In The WorldPost this week, we examine this digital clash of cultures emerging as the next terrain of future conflict.
“China’s digital privacy practices have sounded alarms in the West for years,” Tiffany Li writes. “Recent headlines about China highlight the growing use of facial recognition surveillance, the rise of the controversial social credit system and the development of other privacy-invasive technologies, including brain-scanning helmets that some employers use to try to evaluate how hard employees are working.”
The rest of us should worry about China’s practices, Li writes, because “its rapidly advancing technology industries and massive consumer market are already influencing norms around the world. China will likely impact the way privacy is understood and protected.”
The Yale scholar warns that the policy approaches to privacy that have worked across the West, where values are shared, won’t work in China, which has its own tech giants like Alibaba and Tencent that conform to the communitarian and authoritarian ethos of its long-enduring civilization.
Li concludes: “What is needed to influence the development of privacy norms in China is not American tech exceptionalism or European regulation but rather international, multi-stakeholder efforts that define the global values of privacy,” including through trade policies.
Hosuk Lee-Makiyama draws our attention to the conflict between commerce and personal privacy among trading partners. “Europe has often been hailed as a global leader when it comes to trade and privacy, particularly after its recent passage of the General Data Protection Regulation, the European Union’s privacy law that came into effect in May,” he writes from Brussels. “And while it is no doubt a worthwhile endeavor to protect European citizens from illicit online surveillance, the landmark bill comes at a cost: it is a form of digital protectionism. Like a rule straight out of President Trump’s protectionist playbook, the regulation uses steep fines and red tape to put pressure on foreign businesses to set up local servers within Europe.”
While Lee-Makiyama notes that this may not be an issue for Google, Facebook and other Silicon Valley giants with subsidiaries and servers within the E.U., “companies that do not have the means to set up servers in every country where they operate — including major U.S. news sites such as the Los Angeles Times and the Chicago Tribune as well as various mobile apps — have blocked E.U. citizens from accessing their services in order to avoid fines.”
Unlike Europe, he contends, “Japan recognizes there is no contradiction between its domestic policy (to strengthen citizens’ rights) and its foreign policy to ensure that multinationals are not facing discrimination on global markets and able to operate competitively in local markets.”
Reetika Khera worries that Aadhaar, the Indian national identification system that assigns a 12-digit number to citizens and verifies their identities through biometric scanning, has morphed from a transformative innovation for welfare delivery into an invasion of privacy.
“In our increasingly digitized lives,” she writes from Ahmedabad, India, “sensitive personal information is available in various data silos: travel, banking, insurance, health records, education, social security, mobile phones and so on. Data mining businesses use this information to profile us and facilitate targeted advertising, for example. But an important safeguard of our privacy is that each of these data silos remains unconnected.”

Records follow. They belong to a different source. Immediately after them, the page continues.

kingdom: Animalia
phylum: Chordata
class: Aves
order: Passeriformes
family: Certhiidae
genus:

Her concern is that in India today, “both the government and businesses are pushing people to submit their unique number for nearly every aspect of their lives — to receive welfare benefits such as pension payments, to file taxes and register marriages, as well as to access mobile phone services and bank accounts. This turns Aadhaar into a dangerous bridge between these previously isolated silos. With each new data silo that gets linked, an important protection against 360-degree profiling gets weakened, leaving Indians vulnerable to data mining and identity theft.”
Brian Barth reports from Toronto on the efforts of a local advocacy group called Tech Reset Canada that is challenging a celebrated plan by the Google-affiliated Sidewalk Labs to build a smart city. Endorsed by Prime Minister Justin Trudeau, the company plans to build “a testbed for new technologies” in a waterfront district, using widely dispersed sensors and data analytics.
“The smart city industry is a Trojan horse for technology companies,” a leader of the group, Bianca Wylie, told Barth. “They come in under the guise of environmentalism and improving quality of life, but they’re here for money.”
The Reset group, Barth relates, considers itself “pro-growth” and “pro-innovation” and is not opposed to the concept of smart cities. “Their concerns,” he writes, “revolve around the collection and commodification of urban data and whether that occurs through a democratic process or via corporate fiat.” He quotes Wylie: “‘This is a story about governance, not urban innovation. There is nothing innovative about partnering with a monopoly.’”
The deeper digital connectivity reaches into every aspect of society, the more diverse cultural underpinnings will rise to the surface to cope with the consequences, each on their own terms. Some differences can be reconciled, others not. In the end, the boundaries in virtual space will be rendered in the image of the real world.